Not far behind this coming capability to generate simple games will be the capability to generate complex games: “an open-world fantasy RPG in a steampunk version of early Napoleonic France.” Of course, these are extremely broad parameters — much broader than regenerating a film from a specified script — but nothing will stop you from being able to refine the parameters as you play; “make the progression more like Skyrim,” or “make the bosses more like Elden Ring,” and the AI will also be learning about you and your preferences over time.
Of course, with content this malleable, it begs the question: What is the difference between a generated film and a game? In the middle of Jordan Peele’s Demolition Man, could I not simply say “let me play now,” and immediately take control of Millie Bobby Brown as officer Spartan? While I can’t tell you how to build this thing yet, I can tell you for sure that it will arrive as a simulation running a script, not as a linear sequence of authored images being rendered out one frame at a time. You will definitely be able to play it.

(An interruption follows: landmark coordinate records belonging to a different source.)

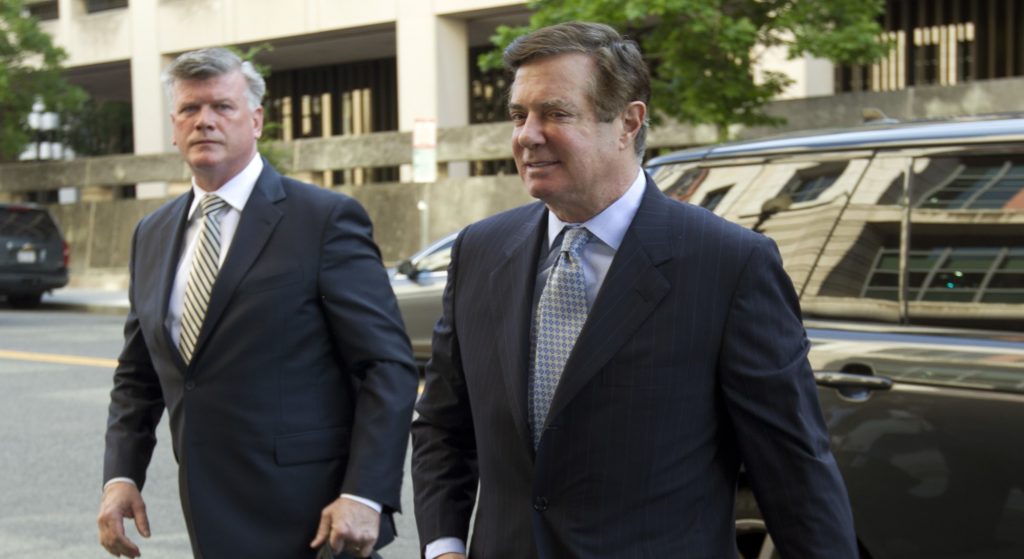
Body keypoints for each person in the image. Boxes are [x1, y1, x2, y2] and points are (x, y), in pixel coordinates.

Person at [411, 21, 857, 558]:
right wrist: (443, 546)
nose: (527, 135)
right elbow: (442, 426)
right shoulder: (480, 251)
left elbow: (793, 468)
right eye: (518, 115)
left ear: (628, 122)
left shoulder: (729, 263)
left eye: (555, 113)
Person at [96, 47, 418, 559]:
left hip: (314, 520)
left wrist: (365, 493)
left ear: (256, 119)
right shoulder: (151, 233)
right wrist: (120, 476)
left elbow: (388, 367)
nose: (205, 121)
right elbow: (138, 376)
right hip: (207, 512)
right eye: (189, 110)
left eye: (222, 107)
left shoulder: (324, 219)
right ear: (174, 126)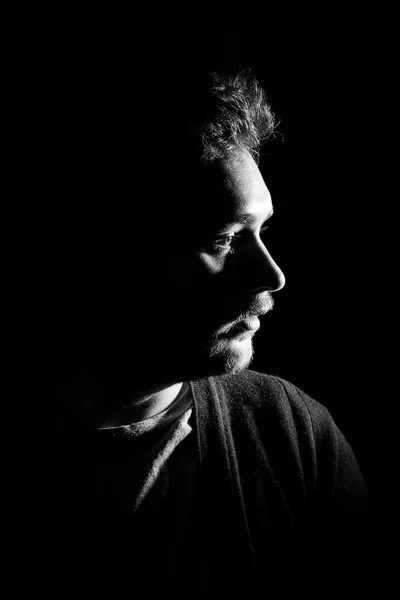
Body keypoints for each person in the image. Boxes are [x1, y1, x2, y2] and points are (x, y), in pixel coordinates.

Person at [41, 69, 370, 596]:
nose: (272, 276)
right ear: (111, 250)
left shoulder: (290, 433)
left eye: (262, 232)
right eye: (224, 239)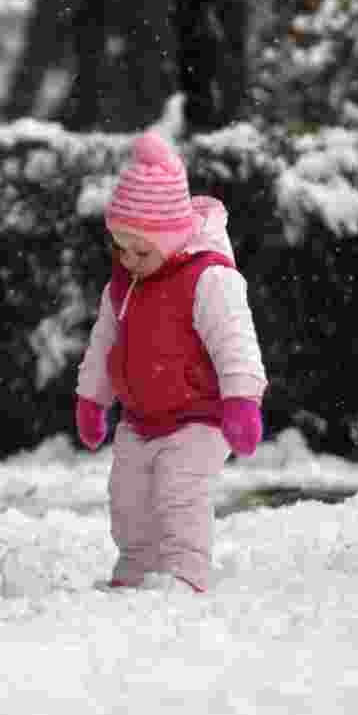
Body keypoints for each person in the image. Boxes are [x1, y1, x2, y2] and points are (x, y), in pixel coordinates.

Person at [75, 131, 267, 594]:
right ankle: (136, 566)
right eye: (121, 246)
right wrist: (91, 399)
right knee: (128, 499)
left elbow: (235, 341)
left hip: (200, 416)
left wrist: (242, 401)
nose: (129, 259)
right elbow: (104, 342)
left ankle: (186, 573)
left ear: (173, 236)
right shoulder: (123, 284)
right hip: (141, 418)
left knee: (179, 492)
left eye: (142, 250)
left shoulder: (209, 279)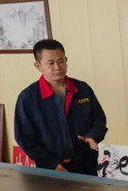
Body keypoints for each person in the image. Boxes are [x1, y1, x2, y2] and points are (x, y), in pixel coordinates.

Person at [14, 39, 107, 175]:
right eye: (51, 63)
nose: (57, 67)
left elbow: (99, 119)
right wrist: (50, 162)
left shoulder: (82, 89)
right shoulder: (28, 98)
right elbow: (24, 137)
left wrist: (93, 136)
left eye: (61, 61)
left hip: (87, 164)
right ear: (38, 66)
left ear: (66, 60)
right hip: (51, 169)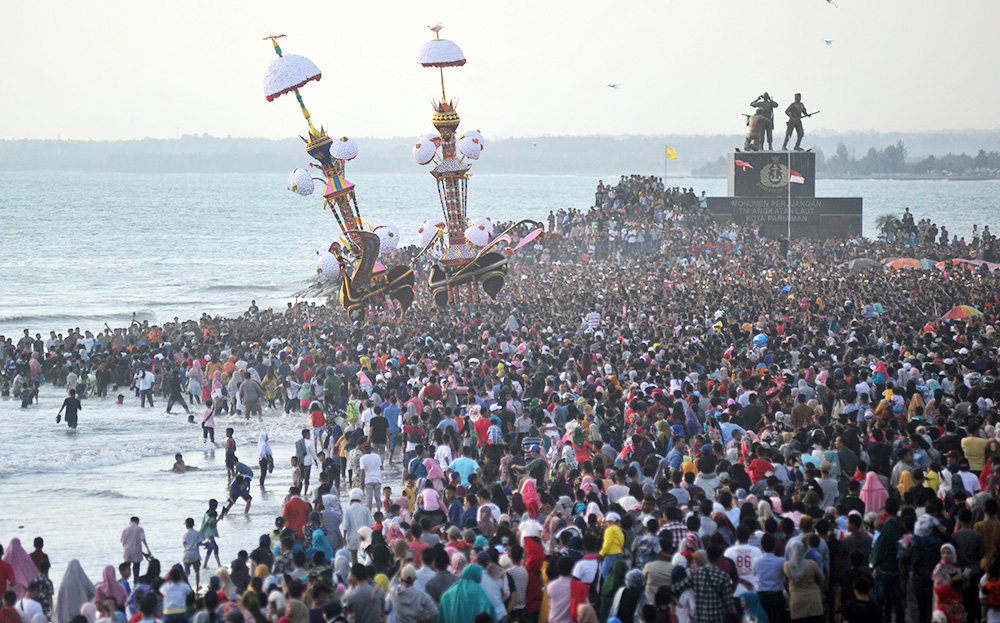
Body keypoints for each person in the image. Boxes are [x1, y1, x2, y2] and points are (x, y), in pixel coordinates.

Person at [783, 541, 824, 623]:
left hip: (796, 602)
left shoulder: (787, 566)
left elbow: (785, 580)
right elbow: (822, 578)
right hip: (813, 601)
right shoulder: (812, 564)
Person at [119, 519, 150, 585]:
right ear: (138, 522)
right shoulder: (140, 529)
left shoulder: (125, 530)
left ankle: (124, 584)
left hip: (127, 552)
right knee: (136, 570)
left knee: (126, 569)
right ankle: (135, 585)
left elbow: (122, 541)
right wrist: (148, 549)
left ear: (130, 522)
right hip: (137, 552)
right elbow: (143, 539)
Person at [359, 444, 383, 510]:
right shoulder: (377, 456)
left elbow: (362, 472)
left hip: (368, 480)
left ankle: (369, 513)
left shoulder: (362, 458)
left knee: (369, 498)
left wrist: (361, 483)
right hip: (377, 479)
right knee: (378, 498)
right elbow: (381, 467)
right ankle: (379, 512)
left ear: (363, 449)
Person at [200, 500, 222, 568]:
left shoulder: (207, 512)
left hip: (206, 533)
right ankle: (219, 565)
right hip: (209, 534)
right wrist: (218, 519)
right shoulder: (211, 514)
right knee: (215, 548)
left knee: (210, 548)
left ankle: (205, 564)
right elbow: (211, 524)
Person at [181, 518, 202, 589]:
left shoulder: (185, 535)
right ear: (193, 525)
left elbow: (184, 544)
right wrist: (205, 544)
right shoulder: (197, 533)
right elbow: (199, 543)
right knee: (197, 571)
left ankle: (185, 587)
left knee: (186, 573)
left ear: (186, 525)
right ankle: (197, 587)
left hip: (186, 554)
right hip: (195, 554)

As we look at the rising tide of generated content that seems about to inundate our culture, it is easy to be fearful of a future where artists have been replaced by machines, but it is not so simple. There are two kinds of artists: creators who make nouns beautifully, and performers who do verbs beautifully (most artists are at least a bit of both). The last century, with the rise of broadcast media culture, the industrialization of entertainment, and centralized control over the economics of created artifacts, creators have benefited enormously compared to performers, but this is a historical anomaly. For the first 10,000-ish years of human culture, the balance was reversed, and the correction has been underway since Napster torpedoed the music industry below the waterline and the concept of albums intended to be listened to linearly on discs made of plastic stopped making sense.
In the future — potentially as soon as 2032 — the process of making digital nouns beautifully will be fully automated. This will not obviate our desire or compulsion to continue making digital nouns (though it may challenge our ability to do so profitably). Nor will it impact our desire to perform… to play. No computer need ever lose a game of chess or go against a human, but this does not prevent us from wanting to play, to play better, or to learn to play beautifully. As humans, we will always find beauty and artfulness in what other humans can do, and our fascination with delineating the boundaries of what we are, and what we can be, is inescapable.